Jeff Passan of Yahoo! Sports, who is probably Loria's loudest critic, wrote that the trade was a "baseball tragedy." Scott Miller of CBSSports.com wrote that, "even by Marlins standards," it was a "despicable disgrace." In his write-up about the trade, Keith Law called Loria and his cohorts the "greatest joke of all in this deal."
What does Loria think of all this negative feedback?
That's a trick question. In his letter, he cautioned against listening to "naysayers." But when he was asked on Monday about what he thought of all the negative feedback, he said:
I haven’t seen anything. I got a few silly phone calls. That was in November. It stopped. I’m hoping maybe we can just call a halt to it all and try and get behind the home team this next year.
Here we go again. It was "Don't listen to the naysayers" one day, and "What naysayers?" the next. He went from taking a stand against his critics to ignoring them in the blink of an eye.

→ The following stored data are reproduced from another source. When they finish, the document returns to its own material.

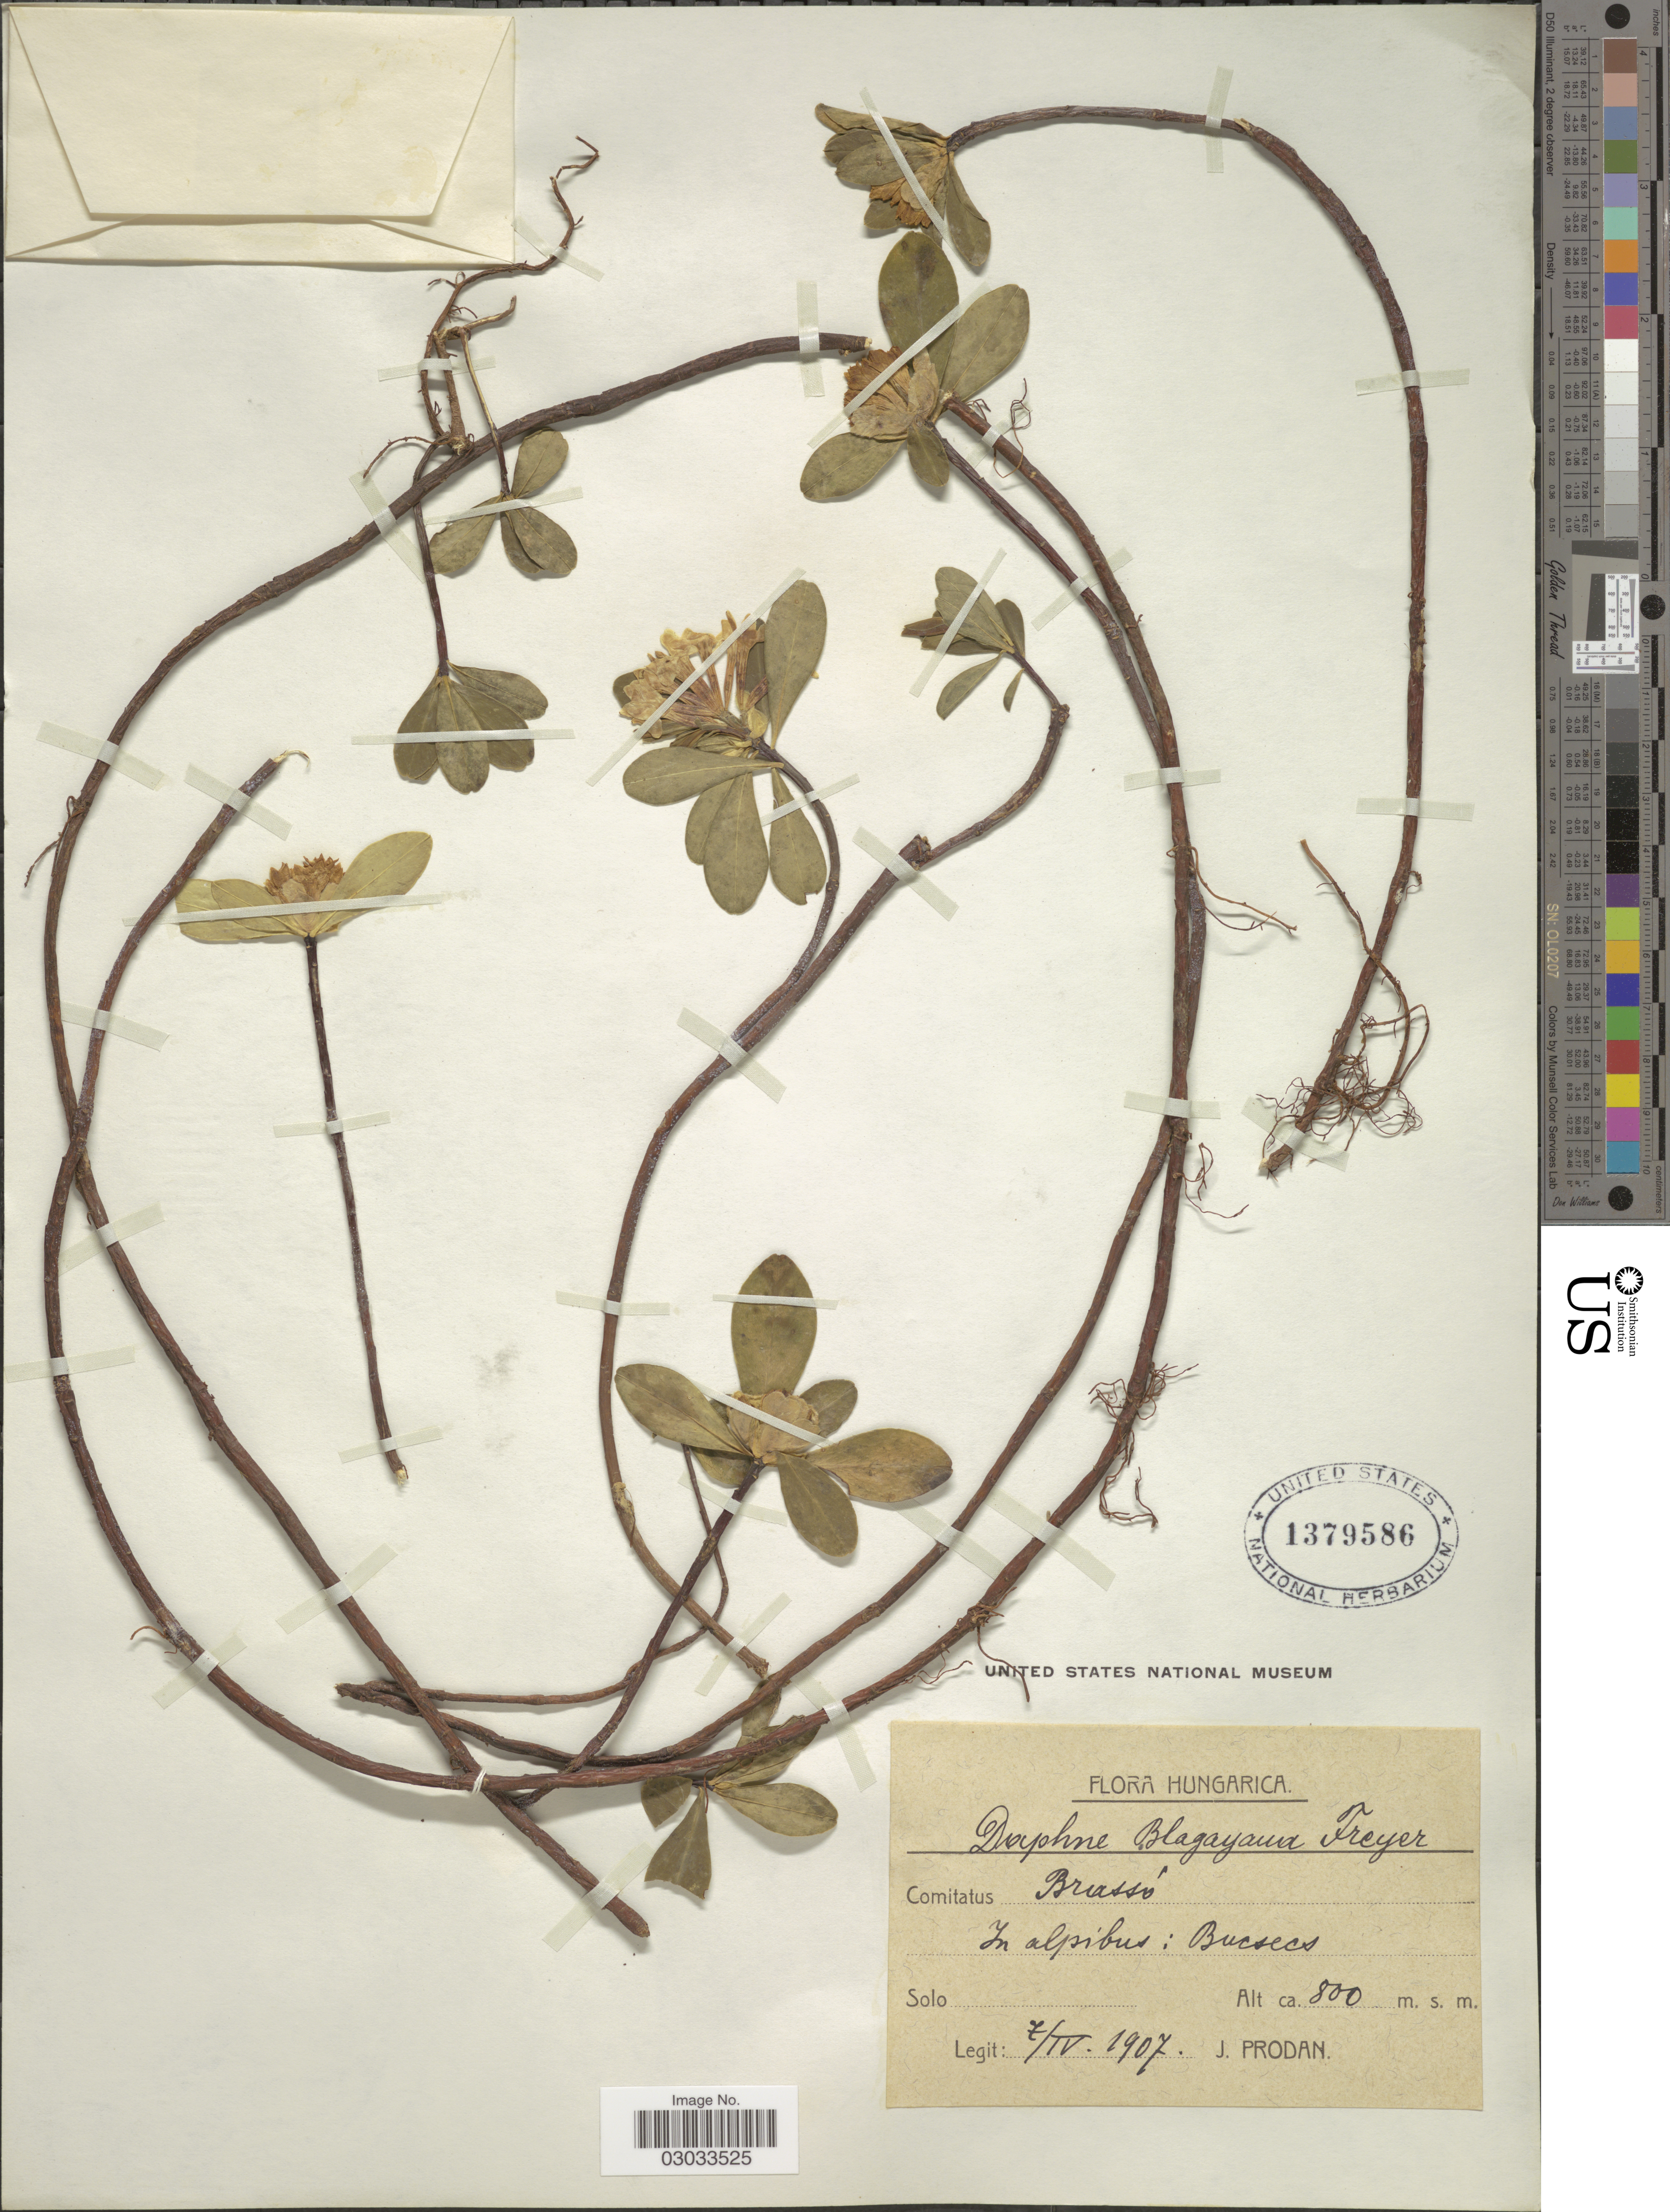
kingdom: Plantae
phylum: Tracheophyta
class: Magnoliopsida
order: Malvales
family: Thymelaeaceae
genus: Daphne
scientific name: Daphne blagayana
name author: Freyer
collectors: J. Prodan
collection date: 1907-04-07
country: Hungary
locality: Comitatus Brassó. In alpibus: Bucsecs.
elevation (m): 800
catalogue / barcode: US 1379586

It's too bad Jeff Passan wasn't there to ask Loria about what he had to say about Marlins Park in his letter to the fans. Then he would have had to answer for all the things that Passan picked up on as being grossly misleading about the stadium's financial situation. As much as Loria wants fans to believe that there's nothing sinister about Marlins Park, there's a lot about it that's sinister.
Par for the course. There's the truth, which is that the Marlins are a downtrodden team that plays in a boondoggle of a ballpark and is run by an owner with suspect motivations. Then there's Loria's version of the truth, which is that the Marlins are a team on the right track that plays in a beautiful ballpark and—and this is the really important part—is run by a man who absolutely deserves to be trusted.
It's up to you, Marlins fans, what you want to believe about Loria and the organization under his control. You're more than welcome to follow his lead, in which case you'll be optimistic about the team's future.
But one thing's become clear enough after all he's said in the last couple days, and that's that following his lead requires a pretty big leap of faith.